- EXERCISE AIM -
Gather every line from the rows below that contains the string "Vita". Case counts.

- DATASET ENTRIES -
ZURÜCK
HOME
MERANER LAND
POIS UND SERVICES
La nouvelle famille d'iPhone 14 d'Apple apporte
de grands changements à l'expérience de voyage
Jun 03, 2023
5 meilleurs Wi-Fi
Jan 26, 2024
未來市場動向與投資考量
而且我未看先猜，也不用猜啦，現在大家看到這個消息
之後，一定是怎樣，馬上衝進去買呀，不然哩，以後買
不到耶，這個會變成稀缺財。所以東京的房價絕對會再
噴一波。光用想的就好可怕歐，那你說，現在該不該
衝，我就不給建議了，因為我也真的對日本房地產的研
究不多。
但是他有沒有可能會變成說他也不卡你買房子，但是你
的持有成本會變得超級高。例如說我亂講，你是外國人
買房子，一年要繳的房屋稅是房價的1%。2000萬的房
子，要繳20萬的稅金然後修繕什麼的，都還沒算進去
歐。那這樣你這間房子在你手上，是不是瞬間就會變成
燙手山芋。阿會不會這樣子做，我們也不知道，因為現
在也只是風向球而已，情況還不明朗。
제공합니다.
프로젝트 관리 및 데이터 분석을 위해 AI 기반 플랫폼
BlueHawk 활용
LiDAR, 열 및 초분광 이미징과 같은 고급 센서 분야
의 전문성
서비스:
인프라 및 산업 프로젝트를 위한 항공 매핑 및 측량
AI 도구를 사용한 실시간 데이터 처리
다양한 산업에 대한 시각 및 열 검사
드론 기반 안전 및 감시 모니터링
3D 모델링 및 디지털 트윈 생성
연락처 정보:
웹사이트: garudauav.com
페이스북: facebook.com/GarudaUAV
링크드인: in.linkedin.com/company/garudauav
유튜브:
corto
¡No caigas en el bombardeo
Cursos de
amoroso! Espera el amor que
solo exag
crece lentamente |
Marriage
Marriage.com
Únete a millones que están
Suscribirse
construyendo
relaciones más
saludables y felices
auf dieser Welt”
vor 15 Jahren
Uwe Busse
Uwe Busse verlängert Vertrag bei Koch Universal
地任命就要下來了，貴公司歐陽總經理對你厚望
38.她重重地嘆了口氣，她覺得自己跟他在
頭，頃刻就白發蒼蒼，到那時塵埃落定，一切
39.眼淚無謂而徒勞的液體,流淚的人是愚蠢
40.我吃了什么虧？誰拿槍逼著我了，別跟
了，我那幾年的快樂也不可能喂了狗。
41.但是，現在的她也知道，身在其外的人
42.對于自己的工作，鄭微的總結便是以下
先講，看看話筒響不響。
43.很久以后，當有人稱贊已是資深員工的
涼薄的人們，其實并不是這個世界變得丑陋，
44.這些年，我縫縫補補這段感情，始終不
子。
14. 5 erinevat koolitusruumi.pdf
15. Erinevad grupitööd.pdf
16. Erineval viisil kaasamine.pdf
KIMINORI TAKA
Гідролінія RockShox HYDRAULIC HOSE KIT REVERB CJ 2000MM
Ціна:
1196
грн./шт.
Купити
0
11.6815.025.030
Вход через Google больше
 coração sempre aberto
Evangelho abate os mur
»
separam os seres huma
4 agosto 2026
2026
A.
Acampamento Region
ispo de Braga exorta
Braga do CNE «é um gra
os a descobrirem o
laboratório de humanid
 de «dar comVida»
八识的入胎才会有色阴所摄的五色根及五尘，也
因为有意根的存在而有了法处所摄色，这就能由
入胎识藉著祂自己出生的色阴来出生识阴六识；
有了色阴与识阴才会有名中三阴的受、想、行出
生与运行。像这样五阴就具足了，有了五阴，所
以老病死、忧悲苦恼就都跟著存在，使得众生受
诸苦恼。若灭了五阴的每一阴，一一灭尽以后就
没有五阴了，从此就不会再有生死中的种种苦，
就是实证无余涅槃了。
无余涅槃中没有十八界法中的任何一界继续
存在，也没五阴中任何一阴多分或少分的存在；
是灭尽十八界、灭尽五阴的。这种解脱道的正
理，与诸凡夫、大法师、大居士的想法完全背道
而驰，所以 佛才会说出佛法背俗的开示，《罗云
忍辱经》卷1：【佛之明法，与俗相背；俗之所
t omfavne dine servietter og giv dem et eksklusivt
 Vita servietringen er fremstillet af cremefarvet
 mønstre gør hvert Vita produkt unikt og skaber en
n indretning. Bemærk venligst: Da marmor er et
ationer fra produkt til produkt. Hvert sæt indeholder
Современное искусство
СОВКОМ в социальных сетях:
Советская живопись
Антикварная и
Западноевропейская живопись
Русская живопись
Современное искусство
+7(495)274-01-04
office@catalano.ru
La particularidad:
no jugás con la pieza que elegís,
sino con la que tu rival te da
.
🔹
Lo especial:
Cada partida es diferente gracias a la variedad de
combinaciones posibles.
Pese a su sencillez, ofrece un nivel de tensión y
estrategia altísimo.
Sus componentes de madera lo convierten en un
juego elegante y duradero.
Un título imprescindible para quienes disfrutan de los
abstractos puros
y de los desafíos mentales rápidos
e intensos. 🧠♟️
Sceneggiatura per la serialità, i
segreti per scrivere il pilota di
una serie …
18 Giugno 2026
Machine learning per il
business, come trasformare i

- RESULT OF THE EXERCISE -
 Vita servietringen er fremstillet af cremefarvet
 mønstre gør hvert Vita produkt unikt og skaber en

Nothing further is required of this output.